France's Le Pen still hopes to unsettle Macron in legislative elections
French far-right politician Marine Le Pen returned to the electoral fray on Sunday, announcing herself as a candidate in the parliamentary elections in June after weeks of silence since she lost the presidential vote to Emmanuel Macron last month.
"I hope that we will have a strong presence in parliament to lead, once again, the fight against the social policies that Emmanuel Macron wants to put in place," she said, adding she would run for re-election in her northern constituency of Pas-de-Calais.
Le Pen was speaking on a visit to the town of Hénin-Beaumont marking Victory Day - the anniversary of the Allies' victory in 1945 over Nazi Germany in World War Two.

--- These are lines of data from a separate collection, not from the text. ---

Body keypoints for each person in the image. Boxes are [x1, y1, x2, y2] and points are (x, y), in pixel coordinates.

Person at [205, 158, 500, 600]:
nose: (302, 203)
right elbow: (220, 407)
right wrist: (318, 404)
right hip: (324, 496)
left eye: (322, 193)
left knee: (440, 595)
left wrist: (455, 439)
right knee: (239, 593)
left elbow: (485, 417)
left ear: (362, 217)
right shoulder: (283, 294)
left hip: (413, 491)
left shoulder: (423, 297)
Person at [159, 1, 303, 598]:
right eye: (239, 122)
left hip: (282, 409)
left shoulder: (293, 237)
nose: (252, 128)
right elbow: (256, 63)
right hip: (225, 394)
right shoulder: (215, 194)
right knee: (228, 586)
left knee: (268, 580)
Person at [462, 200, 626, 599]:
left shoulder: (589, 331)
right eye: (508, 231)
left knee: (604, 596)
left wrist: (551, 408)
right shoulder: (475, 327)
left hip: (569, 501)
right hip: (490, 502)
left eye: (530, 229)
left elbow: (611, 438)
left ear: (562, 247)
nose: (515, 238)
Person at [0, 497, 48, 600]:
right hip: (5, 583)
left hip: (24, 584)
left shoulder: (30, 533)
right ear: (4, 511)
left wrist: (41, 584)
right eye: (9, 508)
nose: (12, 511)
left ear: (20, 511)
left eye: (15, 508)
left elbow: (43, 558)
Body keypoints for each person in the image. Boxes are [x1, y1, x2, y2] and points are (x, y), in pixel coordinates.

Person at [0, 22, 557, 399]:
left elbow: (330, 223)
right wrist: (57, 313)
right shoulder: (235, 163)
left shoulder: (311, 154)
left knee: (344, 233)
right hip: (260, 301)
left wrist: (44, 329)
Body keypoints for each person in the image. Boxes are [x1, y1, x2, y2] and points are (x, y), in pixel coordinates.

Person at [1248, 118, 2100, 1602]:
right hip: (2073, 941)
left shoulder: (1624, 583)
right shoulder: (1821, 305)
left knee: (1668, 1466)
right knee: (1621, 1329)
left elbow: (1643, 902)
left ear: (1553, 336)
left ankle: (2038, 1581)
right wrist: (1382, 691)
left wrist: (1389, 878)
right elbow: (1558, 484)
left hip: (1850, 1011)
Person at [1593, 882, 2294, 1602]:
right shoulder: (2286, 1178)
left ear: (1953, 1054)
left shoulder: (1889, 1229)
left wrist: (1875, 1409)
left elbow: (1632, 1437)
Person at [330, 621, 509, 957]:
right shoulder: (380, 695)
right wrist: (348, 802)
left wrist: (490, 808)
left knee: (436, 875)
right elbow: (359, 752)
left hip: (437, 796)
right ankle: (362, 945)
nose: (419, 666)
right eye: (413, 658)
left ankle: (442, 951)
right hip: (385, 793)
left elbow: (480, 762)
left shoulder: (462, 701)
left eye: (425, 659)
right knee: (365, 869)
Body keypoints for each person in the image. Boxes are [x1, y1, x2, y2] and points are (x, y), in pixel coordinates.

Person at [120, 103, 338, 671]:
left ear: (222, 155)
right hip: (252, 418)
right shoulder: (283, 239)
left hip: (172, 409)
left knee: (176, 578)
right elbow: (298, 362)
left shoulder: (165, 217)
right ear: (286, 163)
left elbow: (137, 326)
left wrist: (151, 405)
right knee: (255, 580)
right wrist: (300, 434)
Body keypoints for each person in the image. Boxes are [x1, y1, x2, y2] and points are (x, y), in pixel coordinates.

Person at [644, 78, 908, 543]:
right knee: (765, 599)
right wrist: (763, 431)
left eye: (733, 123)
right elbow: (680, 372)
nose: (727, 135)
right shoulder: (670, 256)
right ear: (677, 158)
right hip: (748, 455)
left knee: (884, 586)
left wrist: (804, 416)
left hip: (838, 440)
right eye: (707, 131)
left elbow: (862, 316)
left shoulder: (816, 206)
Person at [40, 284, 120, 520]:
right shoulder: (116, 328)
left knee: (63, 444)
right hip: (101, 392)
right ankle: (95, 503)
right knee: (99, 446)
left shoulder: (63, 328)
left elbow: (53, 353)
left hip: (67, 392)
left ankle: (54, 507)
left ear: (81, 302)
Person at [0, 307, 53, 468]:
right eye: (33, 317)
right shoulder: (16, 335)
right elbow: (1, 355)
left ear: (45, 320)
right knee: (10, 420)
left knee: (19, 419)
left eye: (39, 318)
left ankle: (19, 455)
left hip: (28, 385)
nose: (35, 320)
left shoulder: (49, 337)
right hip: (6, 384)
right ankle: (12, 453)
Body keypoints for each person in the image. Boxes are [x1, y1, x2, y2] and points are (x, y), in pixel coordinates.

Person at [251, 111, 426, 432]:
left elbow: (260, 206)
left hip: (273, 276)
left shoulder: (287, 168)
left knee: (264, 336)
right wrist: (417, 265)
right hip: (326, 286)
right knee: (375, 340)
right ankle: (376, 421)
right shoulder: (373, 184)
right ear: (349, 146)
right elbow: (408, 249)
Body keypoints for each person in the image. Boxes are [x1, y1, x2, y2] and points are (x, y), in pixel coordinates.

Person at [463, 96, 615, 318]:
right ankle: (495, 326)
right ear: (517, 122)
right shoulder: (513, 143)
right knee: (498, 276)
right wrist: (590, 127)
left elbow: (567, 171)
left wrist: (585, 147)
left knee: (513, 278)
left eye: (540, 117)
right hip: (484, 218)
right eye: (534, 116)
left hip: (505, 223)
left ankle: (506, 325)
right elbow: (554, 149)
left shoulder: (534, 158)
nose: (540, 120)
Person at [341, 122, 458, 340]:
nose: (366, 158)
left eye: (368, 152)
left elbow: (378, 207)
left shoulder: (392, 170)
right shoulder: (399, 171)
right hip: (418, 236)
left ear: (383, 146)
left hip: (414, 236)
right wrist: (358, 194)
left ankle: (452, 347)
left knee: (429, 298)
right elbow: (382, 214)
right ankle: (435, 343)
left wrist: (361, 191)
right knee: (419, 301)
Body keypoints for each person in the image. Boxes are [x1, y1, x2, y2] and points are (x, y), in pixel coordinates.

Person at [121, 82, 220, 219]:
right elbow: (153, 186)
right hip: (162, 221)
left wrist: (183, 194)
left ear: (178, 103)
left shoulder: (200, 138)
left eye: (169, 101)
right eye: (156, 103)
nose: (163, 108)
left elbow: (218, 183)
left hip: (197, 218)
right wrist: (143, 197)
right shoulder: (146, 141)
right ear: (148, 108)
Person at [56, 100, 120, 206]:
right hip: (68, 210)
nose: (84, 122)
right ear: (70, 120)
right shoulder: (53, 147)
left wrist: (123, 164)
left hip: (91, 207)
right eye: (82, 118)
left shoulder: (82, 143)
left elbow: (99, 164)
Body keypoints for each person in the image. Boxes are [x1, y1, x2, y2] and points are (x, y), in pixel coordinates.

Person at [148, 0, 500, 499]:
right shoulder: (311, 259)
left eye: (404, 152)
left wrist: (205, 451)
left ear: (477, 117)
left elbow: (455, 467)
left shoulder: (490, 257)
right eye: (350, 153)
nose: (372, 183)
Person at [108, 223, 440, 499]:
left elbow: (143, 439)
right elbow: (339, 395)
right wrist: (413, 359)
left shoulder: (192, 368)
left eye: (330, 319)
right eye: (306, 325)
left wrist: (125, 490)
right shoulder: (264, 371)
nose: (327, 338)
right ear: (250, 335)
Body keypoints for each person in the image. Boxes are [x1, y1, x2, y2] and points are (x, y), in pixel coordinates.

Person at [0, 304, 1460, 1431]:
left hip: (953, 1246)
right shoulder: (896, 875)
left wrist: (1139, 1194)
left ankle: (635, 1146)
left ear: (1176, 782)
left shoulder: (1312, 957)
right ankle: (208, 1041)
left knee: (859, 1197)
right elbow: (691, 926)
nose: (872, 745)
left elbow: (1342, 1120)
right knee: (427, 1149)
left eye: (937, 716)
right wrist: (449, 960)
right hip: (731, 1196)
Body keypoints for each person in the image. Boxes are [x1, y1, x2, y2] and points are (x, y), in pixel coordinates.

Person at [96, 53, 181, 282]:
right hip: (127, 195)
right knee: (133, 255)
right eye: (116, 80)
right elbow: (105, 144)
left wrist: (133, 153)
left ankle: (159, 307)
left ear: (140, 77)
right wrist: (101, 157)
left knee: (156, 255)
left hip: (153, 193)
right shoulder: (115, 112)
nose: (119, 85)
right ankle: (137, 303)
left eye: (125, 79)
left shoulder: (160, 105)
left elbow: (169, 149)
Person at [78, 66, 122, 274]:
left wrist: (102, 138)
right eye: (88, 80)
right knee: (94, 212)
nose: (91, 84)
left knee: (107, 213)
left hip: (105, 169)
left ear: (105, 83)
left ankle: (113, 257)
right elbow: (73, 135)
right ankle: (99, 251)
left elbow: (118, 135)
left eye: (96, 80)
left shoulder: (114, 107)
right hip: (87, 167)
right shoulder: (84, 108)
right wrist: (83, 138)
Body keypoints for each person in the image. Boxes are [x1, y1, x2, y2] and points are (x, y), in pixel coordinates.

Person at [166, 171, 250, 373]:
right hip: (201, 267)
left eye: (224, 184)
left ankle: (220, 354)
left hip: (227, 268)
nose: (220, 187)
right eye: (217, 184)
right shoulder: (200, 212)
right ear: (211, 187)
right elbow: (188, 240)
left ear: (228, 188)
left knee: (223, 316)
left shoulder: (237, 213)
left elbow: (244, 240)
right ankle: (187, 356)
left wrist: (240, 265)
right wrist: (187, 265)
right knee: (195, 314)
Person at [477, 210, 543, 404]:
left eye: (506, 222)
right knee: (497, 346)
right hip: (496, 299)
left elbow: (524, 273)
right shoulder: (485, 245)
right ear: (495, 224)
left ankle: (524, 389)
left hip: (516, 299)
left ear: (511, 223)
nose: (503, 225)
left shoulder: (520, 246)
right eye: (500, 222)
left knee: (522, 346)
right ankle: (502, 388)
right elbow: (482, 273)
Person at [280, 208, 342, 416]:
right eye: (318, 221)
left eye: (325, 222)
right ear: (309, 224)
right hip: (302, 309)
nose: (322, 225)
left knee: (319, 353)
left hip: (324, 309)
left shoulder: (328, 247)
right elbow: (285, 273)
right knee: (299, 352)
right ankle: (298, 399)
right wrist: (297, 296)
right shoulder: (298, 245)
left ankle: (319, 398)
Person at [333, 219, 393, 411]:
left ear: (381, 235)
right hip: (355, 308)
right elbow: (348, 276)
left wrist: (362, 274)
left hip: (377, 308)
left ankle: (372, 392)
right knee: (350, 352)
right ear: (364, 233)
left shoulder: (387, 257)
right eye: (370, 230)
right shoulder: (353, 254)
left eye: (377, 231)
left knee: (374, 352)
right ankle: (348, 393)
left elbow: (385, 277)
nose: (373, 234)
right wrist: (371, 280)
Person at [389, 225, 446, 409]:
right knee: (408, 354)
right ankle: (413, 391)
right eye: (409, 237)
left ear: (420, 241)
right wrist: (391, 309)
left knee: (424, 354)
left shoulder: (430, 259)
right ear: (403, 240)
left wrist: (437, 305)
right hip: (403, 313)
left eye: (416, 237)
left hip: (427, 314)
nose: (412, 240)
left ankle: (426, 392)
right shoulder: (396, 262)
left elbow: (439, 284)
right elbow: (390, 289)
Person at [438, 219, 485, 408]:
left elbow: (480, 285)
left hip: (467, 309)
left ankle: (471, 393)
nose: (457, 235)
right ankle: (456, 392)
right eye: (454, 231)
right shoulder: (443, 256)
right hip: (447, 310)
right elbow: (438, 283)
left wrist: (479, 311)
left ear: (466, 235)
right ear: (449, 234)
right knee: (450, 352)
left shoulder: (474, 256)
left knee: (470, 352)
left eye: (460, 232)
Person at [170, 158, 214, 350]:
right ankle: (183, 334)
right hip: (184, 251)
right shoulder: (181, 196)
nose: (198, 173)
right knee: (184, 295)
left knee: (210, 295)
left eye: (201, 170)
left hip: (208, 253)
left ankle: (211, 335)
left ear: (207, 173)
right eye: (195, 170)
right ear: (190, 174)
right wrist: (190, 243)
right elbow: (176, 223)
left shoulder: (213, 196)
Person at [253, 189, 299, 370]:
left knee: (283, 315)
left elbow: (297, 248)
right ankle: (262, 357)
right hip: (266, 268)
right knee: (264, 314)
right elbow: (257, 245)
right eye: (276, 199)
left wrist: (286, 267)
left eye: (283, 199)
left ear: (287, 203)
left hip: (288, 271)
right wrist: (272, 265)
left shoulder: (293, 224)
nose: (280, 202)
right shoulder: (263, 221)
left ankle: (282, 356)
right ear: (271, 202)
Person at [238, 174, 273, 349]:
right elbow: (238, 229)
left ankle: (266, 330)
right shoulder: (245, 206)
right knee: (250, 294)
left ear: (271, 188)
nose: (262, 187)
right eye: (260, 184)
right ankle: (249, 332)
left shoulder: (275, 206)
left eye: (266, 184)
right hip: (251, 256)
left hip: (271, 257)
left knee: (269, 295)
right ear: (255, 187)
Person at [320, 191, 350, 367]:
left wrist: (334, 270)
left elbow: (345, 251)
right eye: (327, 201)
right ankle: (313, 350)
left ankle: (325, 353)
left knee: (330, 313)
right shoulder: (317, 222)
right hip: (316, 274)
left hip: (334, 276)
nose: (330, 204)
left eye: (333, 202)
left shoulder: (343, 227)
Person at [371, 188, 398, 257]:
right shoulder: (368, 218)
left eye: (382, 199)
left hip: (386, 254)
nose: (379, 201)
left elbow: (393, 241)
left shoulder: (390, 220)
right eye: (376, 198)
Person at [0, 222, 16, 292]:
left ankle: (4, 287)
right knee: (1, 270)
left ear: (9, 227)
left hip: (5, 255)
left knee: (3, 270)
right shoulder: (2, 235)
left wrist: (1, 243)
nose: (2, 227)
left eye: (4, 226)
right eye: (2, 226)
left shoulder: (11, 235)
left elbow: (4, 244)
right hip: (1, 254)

Le Pen, defeated by Macron in the April 24 runoff election, pitched herself as the centrist president's main opponent and took aim at hard-left politician Jean-Luc Melenchon.
Melenchon, who came third in the first round of the presidential election, is leading a coalition of left-wing parties that hope to deprive Macron of a majority in parliament. That alliance launched its campaign on Saturday.
"The reality is that Jean-Luc Melenchon helped get Emmanuel Macron elected, so that completely discredits his ability to position himself as an opponent," Le Pen said, highlighting her disagreement with the left-wing politician on immigration and law and order issues.
Le Pen's party, the National Rally (RN), currently holds only seven seats in the National Assembly, or lower house of parliament. The party, which has sought in recent years to soften its image, will not form an alliance with far-right pundit-turned-presidential candidate Eric Zemmour and his party Reconquete.
Macron, sworn in for a second term on Saturday, will preside over Sunday's main Victory Day event at the Place de L'Etoile in Paris.